Fig. 6. Release statistics of neighboring boutons on the same axon.

(a) Glutamate transients (green dots) and baseline fluorescence (grey dots) of two neighboring boutons measured in ACSF containing 2 mM Ca²⁺ and 1 mM Mg²⁺ located on the same axon (left panels) and their corresponding histogram counts (right panels). (b) Glutamate transients (blue dots) and baseline fluorescence (grey dots) of two neighboring boutons located on the same axon (left panels) and their corresponding histograms (right panels) measured in ACSF containing 2 mM Ca²⁺ and 1 mM Mg²⁺ and their corresponding histogram counts (right panels). (c) Synaptic release probability (pr) (calculated out of ~ 100 trials) of individual boutons (B1) and their neighboring bouton on the same axon (B2); n=10. The pair of neighboring boutons from (a) and (b) are shown in green and blue, respectively. (d) Histogram of Δ p_r = |p_r BX-p_r BY|. BX and BY are randomly paired from the dataset in (c). |Δp_r B2- Δp_r B1| (red vertical line) is significantly more similar than mean Δ p_r of two boutons paired randomly from the same dataset; (p-value: 0.0148). (e) Amplitude of the iGluSnFR signal given a success of a bouton B1 and its neighbor on the same axon (B2); n=10. The pair of neighboring boutons from (a) and (b) are shown in green and blue, respectively. (f) Histogram count of the difference between the average ΔF/F₀ of successes only of two random neighboring boutons. The difference of the average ΔF/F₀ of successes from two neighboring boutons (red vertical line) is not significantly more similar than the randomly connected pairs of boutons.

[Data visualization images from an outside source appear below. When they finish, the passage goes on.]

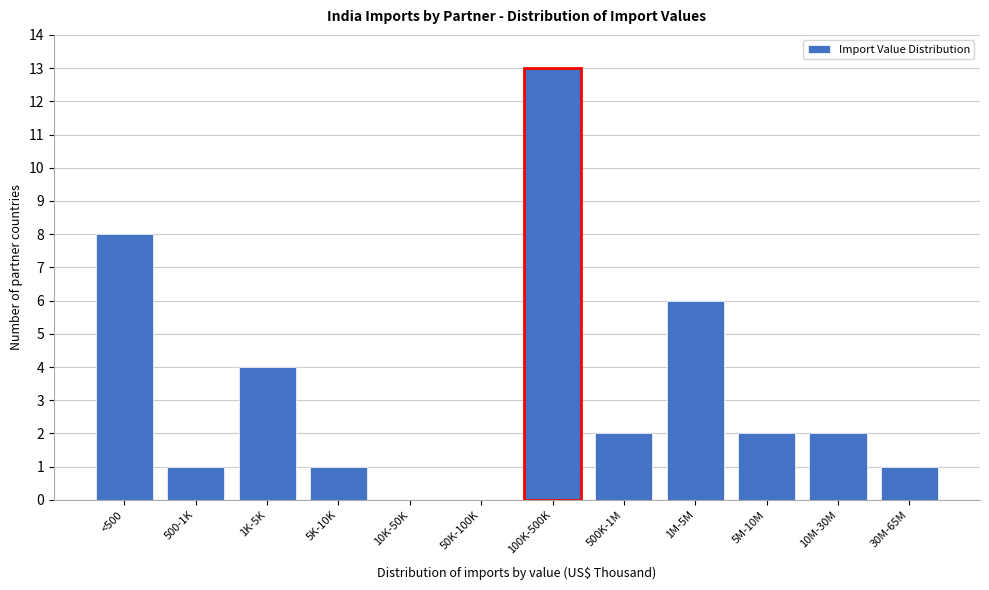

Reading right to left, transcribe all the data shown in this chart.

30M-65M=1	10M-30M=2	5M-10M=2	1M-5M=6	500K-1M=2	100K-500K=13	50K-100K=0	10K-50K=0	5K-10K=1	1K-5K=4	500-1K=1	<500=8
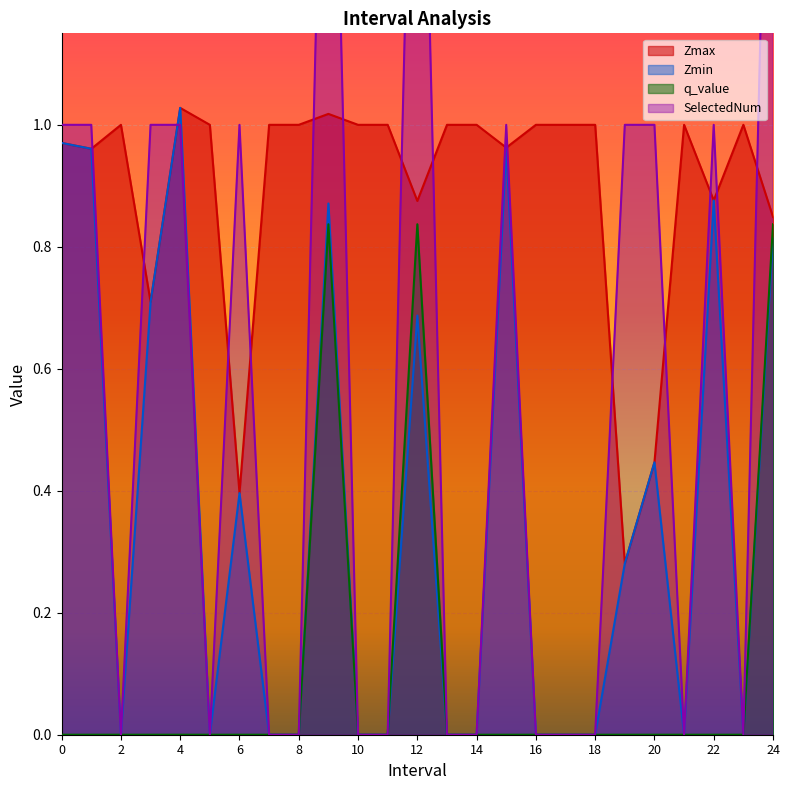

The value of Zmin at 13 is 0.0. True or false?

True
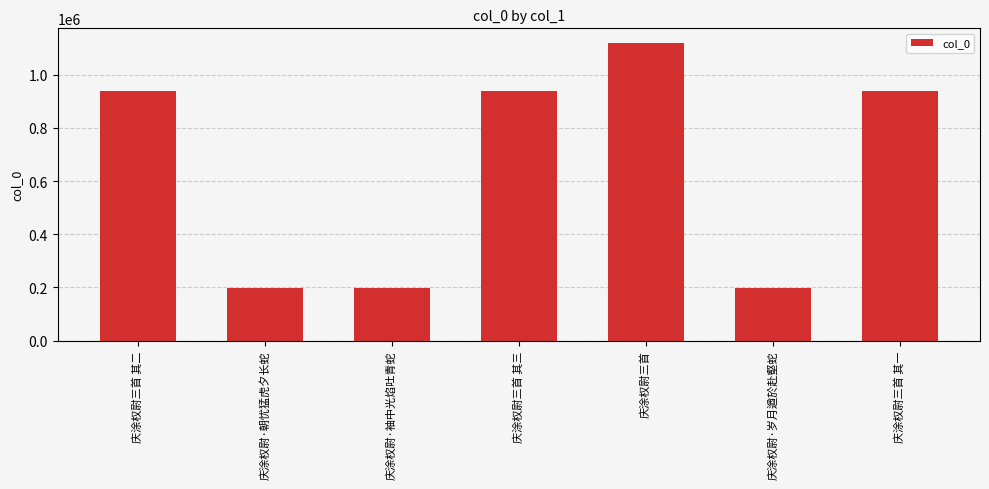

True or false: the data shows 93711 at 庆涂权尉·岁月遒於赴壑蛇.

False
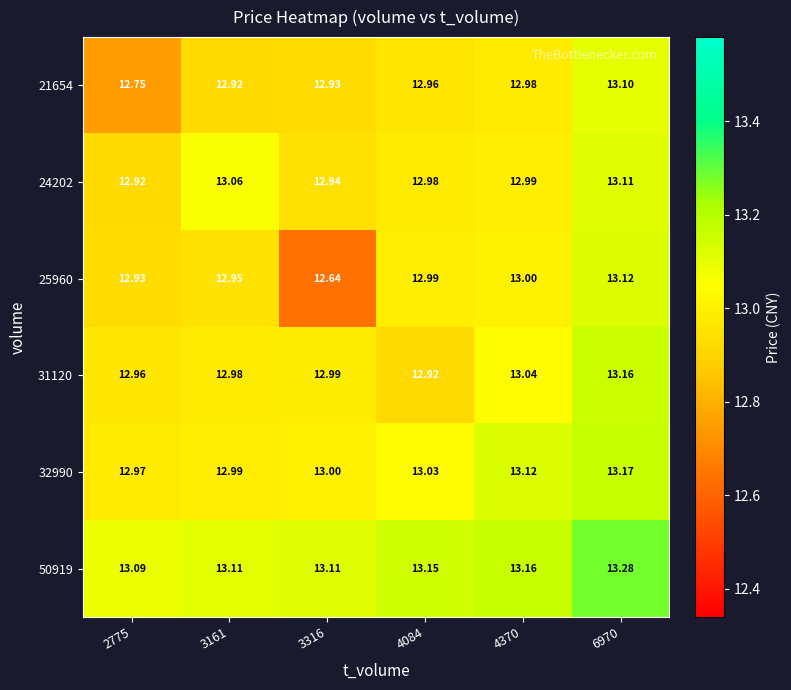

What is the total value across all series at 3316?

77.6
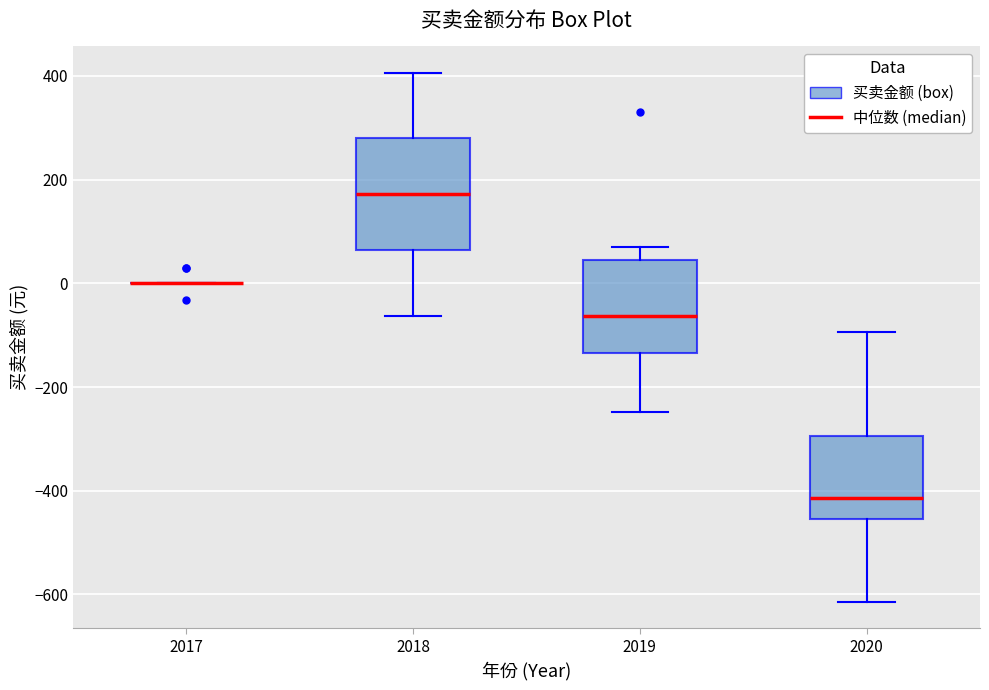

Reading left to right, transcribe this box plot: for each box, give where its median line is, the range the box spans, and where its two whiskers end, as read against the y-axis. The values are not printed on the chart, so give them approximately, as read against the axis.

2017: box collapsed to a line at 0, whiskers 0 to 0
2018: median 180, box 60 to 280, whiskers -60 to 400
2019: median -60, box -140 to 40, whiskers -240 to 60
2020: median -420, box -460 to -300, whiskers -620 to -100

Fig. 7. Resolving high-frequency transmission with ultrafast GEGI, iGl_u.

(a) The presynaptic neuron was driven to spike at 100 Hz (10 APs). After a pause of 0.5 s, one more AP was triggered to quantify recovery from depression. iGluSnFR signals (blue) or iGlu_u signals (green) were recorded at single Schaffer collateral boutons (only during the 100 Hz train) in stratum radiatum. Recordings were performed in 4 mM Ca²⁺ and 1 mM Mg²⁺ to ensure very high release probability. Note summation and saturation of iGluSnFR (but not iGlu_u) during the high-frequency train. (b) iGlu_u responses to the 1^st AP of the 100 Hz train, to the 9^th AP of the train, and to the recovery pulse. To minimize bleaching, the bouton was only imaged (spiral scans) during pulses 1, 9 and 11. Note frequent failures in response to pulse 9. (c) Extracted single-trial amplitudes reveal strong depression and full recovery of this bouton. Failures of glutamate release can be seen in response to pulse 9. Note the large amplitude of initial responses compared to depressed responses. Plots were generated with violinplot.m (GitHub, ©Bastian Bechtold).